(Dataset entries)
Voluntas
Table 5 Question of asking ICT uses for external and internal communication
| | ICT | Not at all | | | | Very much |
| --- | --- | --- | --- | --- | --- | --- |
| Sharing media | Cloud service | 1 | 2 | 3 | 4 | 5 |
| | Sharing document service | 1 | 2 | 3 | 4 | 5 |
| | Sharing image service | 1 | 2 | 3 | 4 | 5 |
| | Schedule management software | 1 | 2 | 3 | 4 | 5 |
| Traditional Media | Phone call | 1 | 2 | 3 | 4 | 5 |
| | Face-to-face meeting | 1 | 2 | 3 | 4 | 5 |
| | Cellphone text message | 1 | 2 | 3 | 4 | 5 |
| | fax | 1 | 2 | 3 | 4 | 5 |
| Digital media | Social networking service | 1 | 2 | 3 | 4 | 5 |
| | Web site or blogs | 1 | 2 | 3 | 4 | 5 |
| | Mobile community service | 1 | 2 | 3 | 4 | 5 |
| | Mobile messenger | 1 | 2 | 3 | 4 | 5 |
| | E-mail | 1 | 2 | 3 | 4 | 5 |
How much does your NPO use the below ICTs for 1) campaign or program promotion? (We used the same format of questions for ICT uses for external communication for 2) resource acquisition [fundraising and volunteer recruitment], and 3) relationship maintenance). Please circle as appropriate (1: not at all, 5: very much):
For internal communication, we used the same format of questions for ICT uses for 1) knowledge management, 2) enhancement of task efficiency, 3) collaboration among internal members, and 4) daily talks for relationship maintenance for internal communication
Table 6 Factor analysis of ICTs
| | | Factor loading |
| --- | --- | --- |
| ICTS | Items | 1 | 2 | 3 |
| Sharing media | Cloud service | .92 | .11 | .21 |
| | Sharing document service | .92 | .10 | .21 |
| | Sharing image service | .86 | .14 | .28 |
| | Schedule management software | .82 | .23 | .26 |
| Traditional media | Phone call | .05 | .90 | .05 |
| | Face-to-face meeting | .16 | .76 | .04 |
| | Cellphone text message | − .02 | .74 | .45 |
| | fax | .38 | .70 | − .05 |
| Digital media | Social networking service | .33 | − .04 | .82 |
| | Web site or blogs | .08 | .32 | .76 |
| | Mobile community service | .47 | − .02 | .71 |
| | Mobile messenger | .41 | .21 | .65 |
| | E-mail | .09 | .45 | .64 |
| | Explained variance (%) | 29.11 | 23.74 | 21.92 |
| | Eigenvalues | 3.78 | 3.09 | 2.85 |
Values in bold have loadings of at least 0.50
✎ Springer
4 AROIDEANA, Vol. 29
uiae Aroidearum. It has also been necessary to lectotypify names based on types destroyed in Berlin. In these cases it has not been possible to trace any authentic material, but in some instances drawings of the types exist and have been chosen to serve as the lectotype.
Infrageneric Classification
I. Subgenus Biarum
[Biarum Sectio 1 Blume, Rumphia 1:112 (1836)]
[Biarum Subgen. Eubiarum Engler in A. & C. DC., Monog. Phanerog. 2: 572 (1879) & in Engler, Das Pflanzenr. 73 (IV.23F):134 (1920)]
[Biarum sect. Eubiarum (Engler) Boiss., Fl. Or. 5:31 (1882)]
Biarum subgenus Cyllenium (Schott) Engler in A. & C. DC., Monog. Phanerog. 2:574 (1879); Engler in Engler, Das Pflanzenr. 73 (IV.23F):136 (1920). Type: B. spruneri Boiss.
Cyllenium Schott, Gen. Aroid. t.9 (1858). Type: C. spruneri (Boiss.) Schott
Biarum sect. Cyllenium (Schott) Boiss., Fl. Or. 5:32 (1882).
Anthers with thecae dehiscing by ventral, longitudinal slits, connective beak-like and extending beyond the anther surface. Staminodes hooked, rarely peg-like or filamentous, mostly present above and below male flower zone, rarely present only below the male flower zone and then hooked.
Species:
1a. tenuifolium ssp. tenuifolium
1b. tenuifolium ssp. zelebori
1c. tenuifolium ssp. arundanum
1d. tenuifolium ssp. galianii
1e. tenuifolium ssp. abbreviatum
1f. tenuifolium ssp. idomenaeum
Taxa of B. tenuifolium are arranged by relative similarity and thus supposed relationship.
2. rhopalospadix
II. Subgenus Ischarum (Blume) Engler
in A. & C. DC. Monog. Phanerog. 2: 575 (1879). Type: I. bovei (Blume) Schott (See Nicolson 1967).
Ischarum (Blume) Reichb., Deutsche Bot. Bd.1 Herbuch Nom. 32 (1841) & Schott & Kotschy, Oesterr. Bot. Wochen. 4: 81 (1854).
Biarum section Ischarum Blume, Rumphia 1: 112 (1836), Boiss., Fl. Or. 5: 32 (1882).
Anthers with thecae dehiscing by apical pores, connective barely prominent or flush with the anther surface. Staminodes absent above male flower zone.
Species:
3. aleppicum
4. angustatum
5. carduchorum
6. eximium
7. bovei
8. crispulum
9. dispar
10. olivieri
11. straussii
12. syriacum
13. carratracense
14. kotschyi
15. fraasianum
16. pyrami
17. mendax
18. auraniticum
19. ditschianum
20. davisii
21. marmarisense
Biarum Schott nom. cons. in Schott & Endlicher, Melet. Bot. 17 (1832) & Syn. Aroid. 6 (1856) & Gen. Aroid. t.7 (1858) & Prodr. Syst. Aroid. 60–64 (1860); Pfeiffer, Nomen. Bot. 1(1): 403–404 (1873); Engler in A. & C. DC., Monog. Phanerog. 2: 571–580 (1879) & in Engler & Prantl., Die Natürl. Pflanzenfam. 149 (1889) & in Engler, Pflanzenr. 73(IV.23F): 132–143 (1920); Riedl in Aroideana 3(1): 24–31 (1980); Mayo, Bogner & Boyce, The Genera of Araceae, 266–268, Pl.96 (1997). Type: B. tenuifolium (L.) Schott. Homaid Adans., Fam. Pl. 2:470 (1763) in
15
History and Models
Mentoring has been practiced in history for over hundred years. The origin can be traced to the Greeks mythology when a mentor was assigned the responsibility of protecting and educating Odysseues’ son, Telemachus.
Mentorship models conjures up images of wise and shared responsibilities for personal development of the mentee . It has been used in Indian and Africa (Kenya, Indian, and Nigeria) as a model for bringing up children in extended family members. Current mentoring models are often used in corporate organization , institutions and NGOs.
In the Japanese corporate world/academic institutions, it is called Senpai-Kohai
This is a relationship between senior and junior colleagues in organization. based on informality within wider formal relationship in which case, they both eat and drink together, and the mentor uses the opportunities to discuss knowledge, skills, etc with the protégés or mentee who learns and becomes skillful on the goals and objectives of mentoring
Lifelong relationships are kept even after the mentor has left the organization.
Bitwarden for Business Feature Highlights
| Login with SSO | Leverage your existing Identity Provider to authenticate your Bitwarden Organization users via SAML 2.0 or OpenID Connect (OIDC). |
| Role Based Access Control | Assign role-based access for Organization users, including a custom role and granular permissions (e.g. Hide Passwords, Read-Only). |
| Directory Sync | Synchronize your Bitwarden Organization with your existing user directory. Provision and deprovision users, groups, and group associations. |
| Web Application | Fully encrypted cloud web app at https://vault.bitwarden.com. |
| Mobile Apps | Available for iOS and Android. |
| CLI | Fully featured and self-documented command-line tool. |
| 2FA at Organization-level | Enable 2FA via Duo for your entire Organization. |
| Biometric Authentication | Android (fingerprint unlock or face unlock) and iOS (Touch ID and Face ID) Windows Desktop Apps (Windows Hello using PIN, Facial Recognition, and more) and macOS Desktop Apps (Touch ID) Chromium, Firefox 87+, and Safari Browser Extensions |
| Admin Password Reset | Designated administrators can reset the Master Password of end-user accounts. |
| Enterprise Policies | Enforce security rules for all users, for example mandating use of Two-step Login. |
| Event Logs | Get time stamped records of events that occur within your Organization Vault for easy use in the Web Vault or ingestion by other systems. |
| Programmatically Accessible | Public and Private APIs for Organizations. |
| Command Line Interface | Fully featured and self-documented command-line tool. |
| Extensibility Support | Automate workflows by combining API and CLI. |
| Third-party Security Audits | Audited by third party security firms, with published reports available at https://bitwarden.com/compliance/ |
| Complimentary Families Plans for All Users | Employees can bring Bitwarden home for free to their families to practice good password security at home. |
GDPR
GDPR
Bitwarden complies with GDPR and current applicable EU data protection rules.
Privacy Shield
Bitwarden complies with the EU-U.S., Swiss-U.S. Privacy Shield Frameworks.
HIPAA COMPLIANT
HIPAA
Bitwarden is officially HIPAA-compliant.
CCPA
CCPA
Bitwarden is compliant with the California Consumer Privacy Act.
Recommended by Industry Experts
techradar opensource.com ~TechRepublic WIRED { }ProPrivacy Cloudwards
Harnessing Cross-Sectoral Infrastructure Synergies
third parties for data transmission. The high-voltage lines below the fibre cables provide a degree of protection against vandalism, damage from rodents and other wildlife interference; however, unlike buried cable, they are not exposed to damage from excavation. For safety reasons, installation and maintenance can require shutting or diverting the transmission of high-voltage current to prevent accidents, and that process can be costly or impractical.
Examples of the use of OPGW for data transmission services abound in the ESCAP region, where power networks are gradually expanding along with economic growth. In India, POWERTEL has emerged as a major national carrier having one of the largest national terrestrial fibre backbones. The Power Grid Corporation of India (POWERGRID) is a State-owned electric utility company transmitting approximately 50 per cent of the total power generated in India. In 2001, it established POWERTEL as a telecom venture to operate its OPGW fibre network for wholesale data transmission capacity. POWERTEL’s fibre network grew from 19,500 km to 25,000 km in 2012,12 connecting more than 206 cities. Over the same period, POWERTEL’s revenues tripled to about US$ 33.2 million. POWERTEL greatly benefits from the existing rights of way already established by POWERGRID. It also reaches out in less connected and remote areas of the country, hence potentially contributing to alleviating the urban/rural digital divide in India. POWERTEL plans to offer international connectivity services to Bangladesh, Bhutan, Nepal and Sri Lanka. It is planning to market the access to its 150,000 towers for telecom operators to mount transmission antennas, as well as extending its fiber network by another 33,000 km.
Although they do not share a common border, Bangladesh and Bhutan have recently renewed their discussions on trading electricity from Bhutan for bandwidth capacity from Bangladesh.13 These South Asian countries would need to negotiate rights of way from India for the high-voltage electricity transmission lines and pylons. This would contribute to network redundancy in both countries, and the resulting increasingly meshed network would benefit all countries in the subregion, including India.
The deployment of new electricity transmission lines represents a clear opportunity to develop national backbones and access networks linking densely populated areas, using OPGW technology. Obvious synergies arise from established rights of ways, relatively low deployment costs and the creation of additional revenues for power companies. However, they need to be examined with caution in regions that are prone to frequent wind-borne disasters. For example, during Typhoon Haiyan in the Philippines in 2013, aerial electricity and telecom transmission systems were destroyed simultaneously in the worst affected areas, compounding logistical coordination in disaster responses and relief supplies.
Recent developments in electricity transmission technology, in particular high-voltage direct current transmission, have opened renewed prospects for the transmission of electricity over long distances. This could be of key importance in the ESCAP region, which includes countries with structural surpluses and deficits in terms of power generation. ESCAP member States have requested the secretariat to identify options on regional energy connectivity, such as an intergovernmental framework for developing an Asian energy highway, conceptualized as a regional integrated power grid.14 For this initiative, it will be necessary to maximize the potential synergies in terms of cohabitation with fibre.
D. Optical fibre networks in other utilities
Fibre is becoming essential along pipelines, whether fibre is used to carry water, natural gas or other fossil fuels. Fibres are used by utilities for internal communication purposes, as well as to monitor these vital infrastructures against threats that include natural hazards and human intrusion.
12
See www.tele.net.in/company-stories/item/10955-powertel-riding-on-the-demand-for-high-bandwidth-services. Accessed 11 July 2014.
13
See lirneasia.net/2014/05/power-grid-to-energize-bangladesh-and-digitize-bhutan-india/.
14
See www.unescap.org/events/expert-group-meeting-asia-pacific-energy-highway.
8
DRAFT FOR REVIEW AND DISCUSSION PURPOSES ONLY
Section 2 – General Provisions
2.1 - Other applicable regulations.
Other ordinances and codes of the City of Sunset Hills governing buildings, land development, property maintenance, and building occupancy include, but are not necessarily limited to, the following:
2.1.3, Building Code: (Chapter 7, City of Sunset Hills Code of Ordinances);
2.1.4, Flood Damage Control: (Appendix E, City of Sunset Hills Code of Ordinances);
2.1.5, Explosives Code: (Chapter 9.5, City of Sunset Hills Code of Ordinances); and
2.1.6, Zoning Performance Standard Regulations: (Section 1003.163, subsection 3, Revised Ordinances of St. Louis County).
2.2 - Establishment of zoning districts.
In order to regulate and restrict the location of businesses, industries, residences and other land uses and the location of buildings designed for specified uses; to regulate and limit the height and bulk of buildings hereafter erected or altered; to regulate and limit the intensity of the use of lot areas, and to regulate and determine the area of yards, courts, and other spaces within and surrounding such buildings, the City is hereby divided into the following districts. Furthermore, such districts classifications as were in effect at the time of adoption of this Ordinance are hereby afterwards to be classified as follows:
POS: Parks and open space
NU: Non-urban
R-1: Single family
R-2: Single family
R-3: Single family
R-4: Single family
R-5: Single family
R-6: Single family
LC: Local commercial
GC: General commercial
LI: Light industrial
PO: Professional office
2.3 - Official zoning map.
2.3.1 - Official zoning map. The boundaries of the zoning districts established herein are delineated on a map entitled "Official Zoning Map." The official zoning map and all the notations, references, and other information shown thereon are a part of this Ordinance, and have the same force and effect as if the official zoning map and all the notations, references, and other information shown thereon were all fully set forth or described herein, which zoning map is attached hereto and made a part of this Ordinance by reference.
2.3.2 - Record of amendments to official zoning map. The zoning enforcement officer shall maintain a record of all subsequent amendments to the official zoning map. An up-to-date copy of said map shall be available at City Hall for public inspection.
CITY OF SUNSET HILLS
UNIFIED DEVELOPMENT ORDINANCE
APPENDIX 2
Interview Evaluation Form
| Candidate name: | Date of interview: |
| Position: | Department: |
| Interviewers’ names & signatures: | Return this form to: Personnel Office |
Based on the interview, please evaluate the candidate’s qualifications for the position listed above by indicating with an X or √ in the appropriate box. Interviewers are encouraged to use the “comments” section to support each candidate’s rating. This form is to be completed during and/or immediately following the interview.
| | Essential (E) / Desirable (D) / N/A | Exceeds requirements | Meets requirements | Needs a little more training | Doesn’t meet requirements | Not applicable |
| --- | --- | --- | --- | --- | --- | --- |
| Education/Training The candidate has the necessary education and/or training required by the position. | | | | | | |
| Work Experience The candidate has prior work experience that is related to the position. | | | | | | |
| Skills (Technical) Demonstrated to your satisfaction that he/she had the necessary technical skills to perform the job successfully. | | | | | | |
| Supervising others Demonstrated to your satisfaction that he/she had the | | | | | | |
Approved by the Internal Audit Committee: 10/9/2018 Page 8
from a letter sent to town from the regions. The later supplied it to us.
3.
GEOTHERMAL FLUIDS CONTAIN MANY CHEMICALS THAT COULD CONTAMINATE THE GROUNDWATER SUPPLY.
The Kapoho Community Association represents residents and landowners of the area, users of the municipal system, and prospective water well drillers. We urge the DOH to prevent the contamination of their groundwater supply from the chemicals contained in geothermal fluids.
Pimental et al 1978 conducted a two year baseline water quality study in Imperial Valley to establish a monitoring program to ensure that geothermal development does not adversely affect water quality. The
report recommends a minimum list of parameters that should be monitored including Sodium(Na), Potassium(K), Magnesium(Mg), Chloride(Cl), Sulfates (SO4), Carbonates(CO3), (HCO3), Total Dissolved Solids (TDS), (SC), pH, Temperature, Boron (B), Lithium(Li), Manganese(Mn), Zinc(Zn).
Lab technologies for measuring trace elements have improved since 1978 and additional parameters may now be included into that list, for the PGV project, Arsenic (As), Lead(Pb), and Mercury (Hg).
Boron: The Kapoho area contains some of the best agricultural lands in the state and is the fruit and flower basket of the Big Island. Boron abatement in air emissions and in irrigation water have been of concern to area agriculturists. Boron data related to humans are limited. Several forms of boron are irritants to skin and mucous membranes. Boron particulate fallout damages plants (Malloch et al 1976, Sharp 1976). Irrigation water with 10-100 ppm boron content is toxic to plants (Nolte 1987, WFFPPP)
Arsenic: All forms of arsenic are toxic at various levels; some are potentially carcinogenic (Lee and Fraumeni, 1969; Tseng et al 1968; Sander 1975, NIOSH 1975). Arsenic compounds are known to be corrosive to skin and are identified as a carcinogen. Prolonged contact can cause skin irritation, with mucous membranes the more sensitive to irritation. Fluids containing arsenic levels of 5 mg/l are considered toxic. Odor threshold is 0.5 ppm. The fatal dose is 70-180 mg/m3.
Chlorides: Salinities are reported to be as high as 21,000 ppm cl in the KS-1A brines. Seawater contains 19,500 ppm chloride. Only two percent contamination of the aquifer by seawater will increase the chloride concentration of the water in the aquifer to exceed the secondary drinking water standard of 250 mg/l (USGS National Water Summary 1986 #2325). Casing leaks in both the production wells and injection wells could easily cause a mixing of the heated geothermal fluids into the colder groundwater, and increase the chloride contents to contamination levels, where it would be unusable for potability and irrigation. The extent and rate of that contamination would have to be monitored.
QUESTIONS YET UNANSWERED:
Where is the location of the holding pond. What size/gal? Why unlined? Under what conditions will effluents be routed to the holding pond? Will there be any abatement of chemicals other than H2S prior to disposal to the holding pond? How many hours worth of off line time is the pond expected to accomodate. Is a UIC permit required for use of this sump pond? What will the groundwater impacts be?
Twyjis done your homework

• WHAT YOU WILL DO
Among the records, find the lines that contain "membranes" and copy each of them.

• EXERCISE OUTPUT
Boron: The Kapoho area contains some of the best agricultural lands in the state and is the fruit and flower basket of the Big Island. Boron abatement in air emissions and in irrigation water have been of concern to area agriculturists. Boron data related to humans are limited. Several forms of boron are irritants to skin and mucous membranes. Boron particulate fallout damages plants (Malloch et al 1976, Sharp 1976). Irrigation water with 10-100 ppm boron content is toxic to plants (Nolte 1987, WFFPPP)
Arsenic: All forms of arsenic are toxic at various levels; some are potentially carcinogenic (Lee and Fraumeni, 1969; Tseng et al 1968; Sander 1975, NIOSH 1975). Arsenic compounds are known to be corrosive to skin and are identified as a carcinogen. Prolonged contact can cause skin irritation, with mucous membranes the more sensitive to irritation. Fluids containing arsenic levels of 5 mg/l are considered toxic. Odor threshold is 0.5 ppm. The fatal dose is 70-180 mg/m3.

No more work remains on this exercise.